Yes, Gabriel had always stood watch over him. Had taken the wrath of their father upon his gigantic shoulders. When they were boys, Raphael’s nightmares would plague him, and Gabriel would sit up with him, both a sentinel against and savior from the nightmares in the dark.
The day he’d become so disfigured, it had been Raphael’s turn in the pits. He’d been so young and scrawny.
Terrified.
Gabriel had shoved him in a locker and taken his place in the ring.
This was why Raphael would die for him...
“Have you ever thought what we’ll do...after this?” Gabriel’s pensive question interrupted his reverie.
Raphael blinked against the drizzle and a little confusion. “Do?”
Gabriel made an impatient gesture. “You know, in America, or wherever we settle. What will wedowith ourselves?” He struck a match against the rough edge of the stone and cupped his hand over the flame as he touched it to the fragrant tobacco in his pipe.
“Live like kings, that’s what you’ll do. There’s fortune enough that your children’s children’s children won’t have to worry. You’ll do whatever you bloody well please.”
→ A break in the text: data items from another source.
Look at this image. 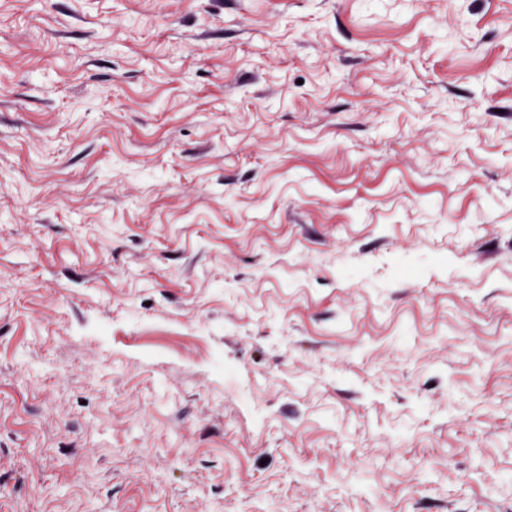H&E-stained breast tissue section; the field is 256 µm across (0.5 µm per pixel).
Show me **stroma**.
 <instances>
[{
    "instance_id": "obj_1",
    "label": "stroma",
    "mask_w": 512,
    "mask_h": 512,
    "mask_svg": "<svg viewBox=\"0 0 512 512\" xmlns=\"http://www.w3.org/2000/svg\"><path fill=\"white\" fill-rule=\"evenodd\" d=\"M0 512H512V0H0Z\"/></svg>"
}]
</instances>
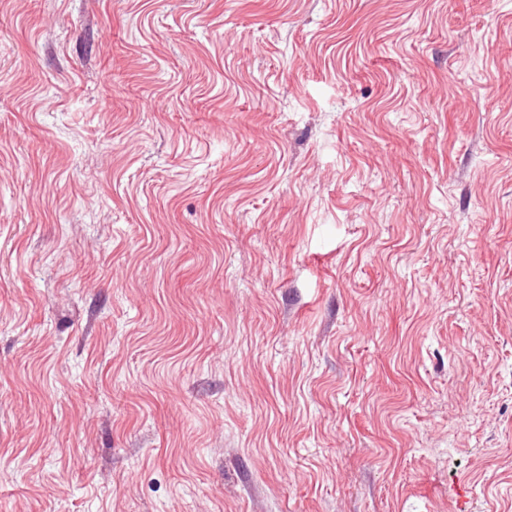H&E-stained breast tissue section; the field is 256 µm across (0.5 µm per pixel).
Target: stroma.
Here are the masks:
<instances>
[{"mask_svg": "<svg viewBox=\"0 0 512 512\" xmlns=\"http://www.w3.org/2000/svg\"><path fill=\"white\" fill-rule=\"evenodd\" d=\"M0 512H512V0H0Z\"/></svg>", "mask_w": 512, "mask_h": 512, "instance_id": "stroma-1", "label": "stroma"}]
</instances>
Gabriel sank deeper into his hood as Honoria Goode dashed by, one arm shielding her lovely hat with a newspaper, and the other hand lifting her skirts as she nearly skipped up the stairs to the hospital to avoid the rain.
Even she didn’t know what her husband was about to do. Conleith had agreed it was safer.
Raphael’s eyes followed Mercy’s eldest sister, his eyes hungry for any sort of reminder of her. She and Honoria were as different in coloring as night was from day. The elder two Goode sisters had midnight hair and large dark eyes, but her jaw was crafted with the same sharp lines and stubborn angles. Her shape formed with the same delicate perfection.